[Entries from a dataset]
== == ==
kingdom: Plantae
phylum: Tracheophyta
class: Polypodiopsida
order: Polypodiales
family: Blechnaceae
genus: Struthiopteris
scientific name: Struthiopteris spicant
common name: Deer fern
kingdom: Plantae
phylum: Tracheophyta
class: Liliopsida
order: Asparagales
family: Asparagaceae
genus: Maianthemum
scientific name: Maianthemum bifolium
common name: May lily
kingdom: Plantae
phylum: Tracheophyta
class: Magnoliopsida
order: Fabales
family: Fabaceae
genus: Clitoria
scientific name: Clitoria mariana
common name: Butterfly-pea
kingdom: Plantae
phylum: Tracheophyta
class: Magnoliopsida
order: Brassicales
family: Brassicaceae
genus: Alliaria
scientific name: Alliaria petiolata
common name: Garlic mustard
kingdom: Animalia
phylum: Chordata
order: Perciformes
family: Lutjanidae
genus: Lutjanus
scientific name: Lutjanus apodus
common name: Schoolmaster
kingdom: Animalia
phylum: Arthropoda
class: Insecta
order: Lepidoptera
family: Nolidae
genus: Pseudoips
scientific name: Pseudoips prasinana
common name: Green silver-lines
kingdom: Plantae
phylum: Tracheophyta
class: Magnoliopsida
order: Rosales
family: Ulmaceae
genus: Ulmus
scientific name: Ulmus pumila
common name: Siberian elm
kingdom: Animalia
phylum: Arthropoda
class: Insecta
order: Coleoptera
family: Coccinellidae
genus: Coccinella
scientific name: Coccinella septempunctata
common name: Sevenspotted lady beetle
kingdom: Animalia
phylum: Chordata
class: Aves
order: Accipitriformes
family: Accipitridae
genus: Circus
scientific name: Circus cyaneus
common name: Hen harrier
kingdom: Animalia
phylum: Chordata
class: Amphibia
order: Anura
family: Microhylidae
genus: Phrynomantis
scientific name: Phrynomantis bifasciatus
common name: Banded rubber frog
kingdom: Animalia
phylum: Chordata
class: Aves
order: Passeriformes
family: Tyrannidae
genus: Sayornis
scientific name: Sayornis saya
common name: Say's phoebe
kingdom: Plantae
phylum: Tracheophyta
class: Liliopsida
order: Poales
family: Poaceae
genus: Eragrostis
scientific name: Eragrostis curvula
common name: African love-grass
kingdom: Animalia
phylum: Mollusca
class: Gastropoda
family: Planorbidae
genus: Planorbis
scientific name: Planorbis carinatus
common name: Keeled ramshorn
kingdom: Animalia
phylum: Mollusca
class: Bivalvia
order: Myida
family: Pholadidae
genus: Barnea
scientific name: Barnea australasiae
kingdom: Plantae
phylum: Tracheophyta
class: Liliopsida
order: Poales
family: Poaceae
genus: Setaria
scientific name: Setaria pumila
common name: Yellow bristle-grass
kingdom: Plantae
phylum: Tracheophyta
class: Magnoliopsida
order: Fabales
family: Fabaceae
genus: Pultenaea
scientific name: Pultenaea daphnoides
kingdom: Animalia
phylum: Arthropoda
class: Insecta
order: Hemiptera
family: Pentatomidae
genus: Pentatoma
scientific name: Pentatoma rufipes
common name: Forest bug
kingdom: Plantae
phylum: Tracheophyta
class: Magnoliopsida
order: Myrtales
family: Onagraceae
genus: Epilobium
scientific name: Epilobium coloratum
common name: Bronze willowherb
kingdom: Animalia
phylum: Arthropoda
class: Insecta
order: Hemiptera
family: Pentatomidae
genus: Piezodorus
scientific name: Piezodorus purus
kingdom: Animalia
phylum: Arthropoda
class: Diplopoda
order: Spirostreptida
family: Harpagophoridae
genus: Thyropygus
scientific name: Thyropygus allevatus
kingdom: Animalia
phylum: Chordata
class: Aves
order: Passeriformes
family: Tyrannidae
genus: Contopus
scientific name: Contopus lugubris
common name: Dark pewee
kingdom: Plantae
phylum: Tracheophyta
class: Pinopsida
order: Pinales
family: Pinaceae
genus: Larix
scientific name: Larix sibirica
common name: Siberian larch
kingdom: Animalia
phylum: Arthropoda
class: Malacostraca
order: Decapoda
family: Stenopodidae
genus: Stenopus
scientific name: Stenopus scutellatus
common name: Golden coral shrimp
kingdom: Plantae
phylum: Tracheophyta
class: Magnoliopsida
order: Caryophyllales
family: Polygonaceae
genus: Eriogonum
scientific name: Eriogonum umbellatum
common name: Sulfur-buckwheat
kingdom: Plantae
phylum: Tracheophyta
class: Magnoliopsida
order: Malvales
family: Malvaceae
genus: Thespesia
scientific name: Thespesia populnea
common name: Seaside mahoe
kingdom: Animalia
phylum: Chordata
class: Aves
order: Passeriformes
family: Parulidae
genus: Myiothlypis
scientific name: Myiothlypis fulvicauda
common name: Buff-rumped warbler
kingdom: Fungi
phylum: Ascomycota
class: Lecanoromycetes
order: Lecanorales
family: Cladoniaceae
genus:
== == ==
- **Required work**:
Write out the items again, changing every "common name" to "vernacular name" and leaving everything else as it is.

- **Solution for this task**:
kingdom: Plantae
phylum: Tracheophyta
class: Polypodiopsida
order: Polypodiales
family: Blechnaceae
genus: Struthiopteris
scientific name: Struthiopteris spicant
vernacular name: Deer fern
kingdom: Plantae
phylum: Tracheophyta
class: Liliopsida
order: Asparagales
family: Asparagaceae
genus: Maianthemum
scientific name: Maianthemum bifolium
vernacular name: May lily
kingdom: Plantae
phylum: Tracheophyta
class: Magnoliopsida
order: Fabales
family: Fabaceae
genus: Clitoria
scientific name: Clitoria mariana
vernacular name: Butterfly-pea
kingdom: Plantae
phylum: Tracheophyta
class: Magnoliopsida
order: Brassicales
family: Brassicaceae
genus: Alliaria
scientific name: Alliaria petiolata
vernacular name: Garlic mustard
kingdom: Animalia
phylum: Chordata
order: Perciformes
family: Lutjanidae
genus: Lutjanus
scientific name: Lutjanus apodus
vernacular name: Schoolmaster
kingdom: Animalia
phylum: Arthropoda
class: Insecta
order: Lepidoptera
family: Nolidae
genus: Pseudoips
scientific name: Pseudoips prasinana
vernacular name: Green silver-lines
kingdom: Plantae
phylum: Tracheophyta
class: Magnoliopsida
order: Rosales
family: Ulmaceae
genus: Ulmus
scientific name: Ulmus pumila
vernacular name: Siberian elm
kingdom: Animalia
phylum: Arthropoda
class: Insecta
order: Coleoptera
family: Coccinellidae
genus: Coccinella
scientific name: Coccinella septempunctata
vernacular name: Sevenspotted lady beetle
kingdom: Animalia
phylum: Chordata
class: Aves
order: Accipitriformes
family: Accipitridae
genus: Circus
scientific name: Circus cyaneus
vernacular name: Hen harrier
kingdom: Animalia
phylum: Chordata
class: Amphibia
order: Anura
family: Microhylidae
genus: Phrynomantis
scientific name: Phrynomantis bifasciatus
vernacular name: Banded rubber frog
kingdom: Animalia
phylum: Chordata
class: Aves
order: Passeriformes
family: Tyrannidae
genus: Sayornis
scientific name: Sayornis saya
vernacular name: Say's phoebe
kingdom: Plantae
phylum: Tracheophyta
class: Liliopsida
order: Poales
family: Poaceae
genus: Eragrostis
scientific name: Eragrostis curvula
vernacular name: African love-grass
kingdom: Animalia
phylum: Mollusca
class: Gastropoda
family: Planorbidae
genus: Planorbis
scientific name: Planorbis carinatus
vernacular name: Keeled ramshorn
kingdom: Animalia
phylum: Mollusca
class: Bivalvia
order: Myida
family: Pholadidae
genus: Barnea
scientific name: Barnea australasiae
kingdom: Plantae
phylum: Tracheophyta
class: Liliopsida
order: Poales
family: Poaceae
genus: Setaria
scientific name: Setaria pumila
vernacular name: Yellow bristle-grass
kingdom: Plantae
phylum: Tracheophyta
class: Magnoliopsida
order: Fabales
family: Fabaceae
genus: Pultenaea
scientific name: Pultenaea daphnoides
kingdom: Animalia
phylum: Arthropoda
class: Insecta
order: Hemiptera
family: Pentatomidae
genus: Pentatoma
scientific name: Pentatoma rufipes
vernacular name: Forest bug
kingdom: Plantae
phylum: Tracheophyta
class: Magnoliopsida
order: Myrtales
family: Onagraceae
genus: Epilobium
scientific name: Epilobium coloratum
vernacular name: Bronze willowherb
kingdom: Animalia
phylum: Arthropoda
class: Insecta
order: Hemiptera
family: Pentatomidae
genus: Piezodorus
scientific name: Piezodorus purus
kingdom: Animalia
phylum: Arthropoda
class: Diplopoda
order: Spirostreptida
family: Harpagophoridae
genus: Thyropygus
scientific name: Thyropygus allevatus
kingdom: Animalia
phylum: Chordata
class: Aves
order: Passeriformes
family: Tyrannidae
genus: Contopus
scientific name: Contopus lugubris
vernacular name: Dark pewee
kingdom: Plantae
phylum: Tracheophyta
class: Pinopsida
order: Pinales
family: Pinaceae
genus: Larix
scientific name: Larix sibirica
vernacular name: Siberian larch
kingdom: Animalia
phylum: Arthropoda
class: Malacostraca
order: Decapoda
family: Stenopodidae
genus: Stenopus
scientific name: Stenopus scutellatus
vernacular name: Golden coral shrimp
kingdom: Plantae
phylum: Tracheophyta
class: Magnoliopsida
order: Caryophyllales
family: Polygonaceae
genus: Eriogonum
scientific name: Eriogonum umbellatum
vernacular name: Sulfur-buckwheat
kingdom: Plantae
phylum: Tracheophyta
class: Magnoliopsida
order: Malvales
family: Malvaceae
genus: Thespesia
scientific name: Thespesia populnea
vernacular name: Seaside mahoe
kingdom: Animalia
phylum: Chordata
class: Aves
order: Passeriformes
family: Parulidae
genus: Myiothlypis
scientific name: Myiothlypis fulvicauda
vernacular name: Buff-rumped warbler
kingdom: Fungi
phylum: Ascomycota
class: Lecanoromycetes
order: Lecanorales
family: Cladoniaceae
genus:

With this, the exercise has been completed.